- **PASSAGE TO READ**:
====================

NASA Administrator Bridenstine: ‘We’re not going to do flags and footprints again’

NASA Administrator Jim Bridenstine speaks at the NASA Advisory Council Meeting in August 2018. Photo Credit: NASA TV
In the first-ever televised NASA Advisory Council meeting, NASA Administrator Jim Bridenstine described the United States’ latest effort to return to the Moon as one about sustainability.
During the Aug. 29, 2018, meeting, Bridenstine talked about how President Donald Trump’s Space Policy Directive 1 is different from previous efforts to return the the Moon, which date back to the Space Exploration Initiative of the late 1980s and the Vision for Space Exploration in the 2000s, because it directs NASA to do it sustainably.
“We’re not going to do ‘flags and footprints’ again,” Bridenstine said. “We all look back fondly on Apollo, [a] critically important mission for our country, but when it was over, we didn’t go back to the Moon. We left flags and footprints, and this time when we go, we’re going to go to stay.”

A Falcon 9 first stage returns to Cape Canaveral for a landing following a successful launch. Photo Credit: Michael Howard / SpaceFlight Insider
The administrator, who was appointed by the Trump administration and confirmed by the U.S. Senate in April 2018, said NASA will be taking advantage of capabilities that didn’t exist during the previous deep space exploration pushes.
“We have commercial companies that can do things that weren’t possible even just a few years ago,” Bridenstine said. “We also have in the world now more space agencies than we’ve ever had before.”
Without mentioning specific companies, he said commercial and international partners are working on new ways to get to space with reusable rockets. Currently SpaceX is the only company that is actively flying partially-reusable rockets with its Falcon 9 and Falcon Heavy. Blue Origin, a company founded by Amazon.com’s Jeff Bezos, is also working on a partially-reusable launch vehicle, New Glenn, which could see its first flight as early as 2020.
“We also want to make sure that if we’re going to go to the Moon sustainably, it’s not just about reusable rockets, which are impressive in themselves,” Bridenstine said. “We want reusable tugs to go from Earth orbit to lunar orbit, we want space station’s around the Moon that can be there for a very long period of time, and we want landers that go back and forth from that space station—or eventually space stations—we want those landers to go back and forth over and over again, reusing the landers themselves. This, ultimately, is how we create this architecture for a sustainable return to the Moon.”
Currently there are a number of companies working on robotic lunar landers of various sizes. Many are competing in a non-cash competition called the Lunar XPRIZE. It was formerly called the Google Lunar XPRIZE until it was determined in January 2018 that no team would make the March 2018 deadline. However, several companies are potentially within a year or two of performing their first flights.
In May, NASA announced the Commercial Lunar Payload Services, which aims to partner with industry to develop Moon landing technologies to send robotic payloads to the lunar surface.
Bridenstine said there is a piece of Space Policy Directive 1 that hasn’t been done before.
“It’s never been our policy as a country before,” Bridenstine said. “We’re going to utilize the resources of the Moon.”
Bridenstine said that from 1969 to 2008, it was thought that the Moon was “bone dry.” Then in 2008, India discovered, and NASA corroborated, that there “are hundreds of billions of tons” of water in the form of ice on the surface of the Moon, particularly at the poles.

====================

- **WRITTEN TASK 1**: Copy the rows from their start through the line containing "genus: Oenothera", both ends included.
- **WRITTEN TASK 2**: Write the next part of the article on NASA's plan to return to the Moon, picking up after its last sentence.
The rows below are unrelated to the article on NASA's plan to return to the Moon.

====================

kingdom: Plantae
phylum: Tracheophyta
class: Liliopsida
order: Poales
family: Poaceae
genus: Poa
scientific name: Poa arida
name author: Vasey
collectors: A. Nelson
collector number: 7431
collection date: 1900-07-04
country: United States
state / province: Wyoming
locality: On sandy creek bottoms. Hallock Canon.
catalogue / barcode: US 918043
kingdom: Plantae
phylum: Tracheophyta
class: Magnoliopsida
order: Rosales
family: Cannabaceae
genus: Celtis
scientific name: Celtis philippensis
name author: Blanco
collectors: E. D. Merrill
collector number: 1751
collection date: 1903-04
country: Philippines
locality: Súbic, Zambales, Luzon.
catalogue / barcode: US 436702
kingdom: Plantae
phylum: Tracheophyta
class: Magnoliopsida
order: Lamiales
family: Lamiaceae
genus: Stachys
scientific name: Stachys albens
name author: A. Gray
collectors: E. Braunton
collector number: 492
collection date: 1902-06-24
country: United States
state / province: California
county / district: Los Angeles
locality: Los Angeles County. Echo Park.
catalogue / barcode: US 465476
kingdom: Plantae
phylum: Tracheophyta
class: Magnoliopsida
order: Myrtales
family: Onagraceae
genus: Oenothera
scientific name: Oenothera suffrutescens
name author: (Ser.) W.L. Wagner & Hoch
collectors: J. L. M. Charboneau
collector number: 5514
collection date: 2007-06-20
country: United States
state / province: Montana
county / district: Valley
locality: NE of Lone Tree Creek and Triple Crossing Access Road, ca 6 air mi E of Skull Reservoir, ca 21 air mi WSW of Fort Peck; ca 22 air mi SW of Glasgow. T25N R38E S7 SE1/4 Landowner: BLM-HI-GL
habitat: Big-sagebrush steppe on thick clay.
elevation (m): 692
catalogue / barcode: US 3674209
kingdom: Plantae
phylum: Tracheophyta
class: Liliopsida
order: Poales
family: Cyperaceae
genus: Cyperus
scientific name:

====================

- **EXERCISE ANSWER 1**:
kingdom: Plantae
phylum: Tracheophyta
class: Liliopsida
order: Poales
family: Poaceae
genus: Poa
scientific name: Poa arida
name author: Vasey
collectors: A. Nelson
collector number: 7431
collection date: 1900-07-04
country: United States
state / province: Wyoming
locality: On sandy creek bottoms. Hallock Canon.
catalogue / barcode: US 918043
kingdom: Plantae
phylum: Tracheophyta
class: Magnoliopsida
order: Rosales
family: Cannabaceae
genus: Celtis
scientific name: Celtis philippensis
name author: Blanco
collectors: E. D. Merrill
collector number: 1751
collection date: 1903-04
country: Philippines
locality: Súbic, Zambales, Luzon.
catalogue / barcode: US 436702
kingdom: Plantae
phylum: Tracheophyta
class: Magnoliopsida
order: Lamiales
family: Lamiaceae
genus: Stachys
scientific name: Stachys albens
name author: A. Gray
collectors: E. Braunton
collector number: 492
collection date: 1902-06-24
country: United States
state / province: California
county / district: Los Angeles
locality: Los Angeles County. Echo Park.
catalogue / barcode: US 465476
kingdom: Plantae
phylum: Tracheophyta
class: Magnoliopsida
order: Myrtales
family: Onagraceae
genus: Oenothera

- **EXERCISE ANSWER 2**:
In fact, a recent NASA report said a team of scientists directly observed “definitive evidence of water ice” on the lunar surface of the polar regions. The space agency said the deposits are “patchily distributed”—most of the ice at the southern pole is concentrated in craters while ice at the northern pole is more widely, but sparsely spread.

This image shows the distribution of surface ice at the Moon’s south pole (left) and north pole (right), detected by NASA’s Moon Mineralogy Mapper instrument. Blue represents the ice locations, plotted over an image of the lunar surface, where the gray scale corresponds to surface temperature (darker representing colder areas and lighter shades indicating warmer zones). The ice is concentrated at the darkest and coldest locations, in the shadows of craters. Image Credit: NASA
“Water-ice represents life support,” Bridenstine said. “It’s water to drink, it’s air to breath—oxygen. And of course if you crack water into hydrogen and oxygen, it’s also rocket fuel.”
Bridenstine said NASA wants to prove out in-situ resource utilization using resources on the Moon to do more there than possible before.
Also adding to the architecture, Bridenstine said the proposed lunar Gateway will play a big part in this push. However, he emphasized this outpost will be different from the Earth-orbiting International Space Station, both in size and complexity.

A graphic of NASAs proposed lunar Gateway as of August 2018. Image Credit: NASA
“We’re putting a much smaller device in orbit around the Moon that’s going to have access by humans,” Bridenstine said. “It’s also going to be maneuverable. It’s going to have solar electric propulsion. It can not only stay in that near-rectilinear halo orbit where it can be for a very long period of time without burning any station-keeping fuel—in other words a sustainable long-term mission in that orbit.
Bridenstine said that with solar electric propulsion, the Gateway can move to different areas, such as the L1 and L2 Earth-Moon Lagrange points—areas where the pull of Earth’s gravity effectively cancels out the pull from the Moon’s gravity. He said this would allow humans to have access to more parts of the Moon than ever before.
“We don’t want to miss hundreds of billions of tons water ice again,” Bridenstine said. “We talk about what other resources might be there—we don’t know. There could be trillions of dollars worth of platinum group metals.”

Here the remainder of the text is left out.